The environmental REsistome: confluence of Human and Animal Biota in antibiotic resistance spread (REHAB)
Update 13/06/2016: The REHAB Project is currently recruiting for a Research Assistant post and Postdoctoral Scientist position in Statistical Genomics/Microbial Genomics. For more information, see the links or contact nicole.stoesser [at] ndm.ox.ac.uk
OVERALL STUDY AIM
We do not fully understand how important types (species) of bacteria and packages of genetic material (genes) coding for antibiotic resistance move between humans, animals and the environment, or where, how and why antibiotic resistance emerges. This study aims to look in detail on a genetic level at bacteria in farm animals, human/animal sewage, sewage treatment works and rivers, to work out the complex network of transmission of important antibiotic-resistant bacteria and antibiotic resistance genes. We will use this information to work out how best to slow down the spread of antibiotic resistance between humans, livestock and the environment.

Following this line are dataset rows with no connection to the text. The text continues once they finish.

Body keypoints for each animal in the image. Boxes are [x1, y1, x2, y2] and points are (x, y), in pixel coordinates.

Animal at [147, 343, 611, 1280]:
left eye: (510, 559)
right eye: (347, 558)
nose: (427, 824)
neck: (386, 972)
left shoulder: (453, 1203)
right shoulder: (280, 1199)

STUDY BACKGROUND AND AIMS IN MORE DETAIL
Infections are one of the most common challenges in human and animal medicine, and are caused by a range of different micro-organisms, including viruses and bacteria. Amongst bacteria, there are some species, or types, of bacteria, which can live harmlessly in human and animal intestines, sewage, and rivers, but can also cause disease in humans and animals if they get into the wrong body space, such as the bloodstream or urine. Examples of these bacteria include E. coli, and other similar organisms, which belong to a family of bacteria called “Enterobacteriaceae”.

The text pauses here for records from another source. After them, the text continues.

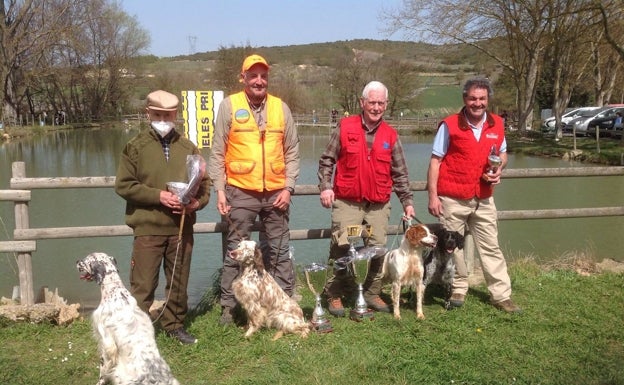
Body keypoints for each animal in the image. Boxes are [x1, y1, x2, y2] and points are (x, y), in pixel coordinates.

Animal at [76, 252, 178, 384]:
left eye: (85, 260)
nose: (77, 261)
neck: (114, 290)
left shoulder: (107, 343)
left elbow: (103, 369)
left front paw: (100, 381)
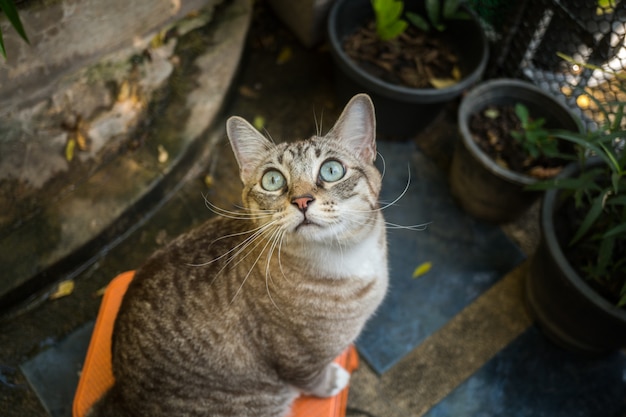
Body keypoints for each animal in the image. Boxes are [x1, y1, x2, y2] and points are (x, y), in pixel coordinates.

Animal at [90, 93, 388, 416]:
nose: (302, 200)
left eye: (332, 170)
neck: (345, 259)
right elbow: (313, 380)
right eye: (272, 180)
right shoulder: (297, 359)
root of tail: (121, 395)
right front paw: (333, 381)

It has generally been possible to treat infections caused by bacteria using several classes of medicines, known as antibiotics. Different antibiotics kill bacteria in different ways: for example, they can switch off critical chemical processes that the bacteria need to survive, or they can break down the outer shell of the bacteria. In response to the widespread use of antibiotics, bacteria have changed over time, finding ways to alter their structure so that antibiotics no longer have a target to act on, or by producing substances that break down the antibiotic before it has a chance to act i.e. they develop antibiotic resistance. This adaptation is caused by changes in the bacterial genetic code. Bacteria can also rapidly acquire “packages” of antibiotic resistance genes from other surrounding bacteria. This is known as horizontal gene transfer. Through these mechanisms, members of the Enterobacteriaceae family of bacteria have developed antibiotic resistance to a number of different antibiotics over a short period of time. In some cases we are no longer able to treat these infections with the antibiotics we have available.

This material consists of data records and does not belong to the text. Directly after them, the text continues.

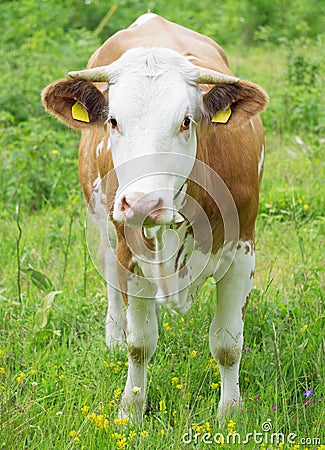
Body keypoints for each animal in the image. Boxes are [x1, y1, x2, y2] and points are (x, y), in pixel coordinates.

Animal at [41, 12, 268, 424]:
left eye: (186, 121)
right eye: (113, 121)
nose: (143, 203)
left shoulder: (243, 250)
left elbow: (227, 343)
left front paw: (230, 412)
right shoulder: (129, 252)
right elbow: (141, 343)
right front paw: (131, 408)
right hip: (103, 226)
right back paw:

Studying antibiotic resistance and horizontal gene transfer in bacteria found in humans, animals and the environment is difficult because we cannot directly see how bacteria change their genetic code and acquire parcels of resistance genes through horizontal gene transfer in the environment. However, new “Next Generation Sequencing” (NGS) technologies allow scientists to look in great detail at the genetic code of large numbers of bacteria. Comparing this information for bacterial species which have been living in different parts of the environment (e.g. human/animal sewage, sewage treatment works, rivers) allows us to see how bacteria have evolved to become resistant to antibiotics, and how resistance genes have been shared between them.
This study will use NGS technologies to look at the genetic code of large numbers of Enterobacteriaceae bacteria found in humans, animals (pigs, sheep and poultry), sewage (pre-, during and post-treatment), and rivers. These different groups/areas will be sampled in different seasons over a year to determine how antibiotic resistance genes move around between these locations and over time, and what factors might influence this movement. We will also be investigating whether various chemicals and nutrients in the water may be affecting how quickly horizontal gene transfer occurs. Understanding this is essential to work out how we might intervene more effectively to slow the spread of antibiotic resistance genes and bacteria, and keep our antibiotic medicines useful.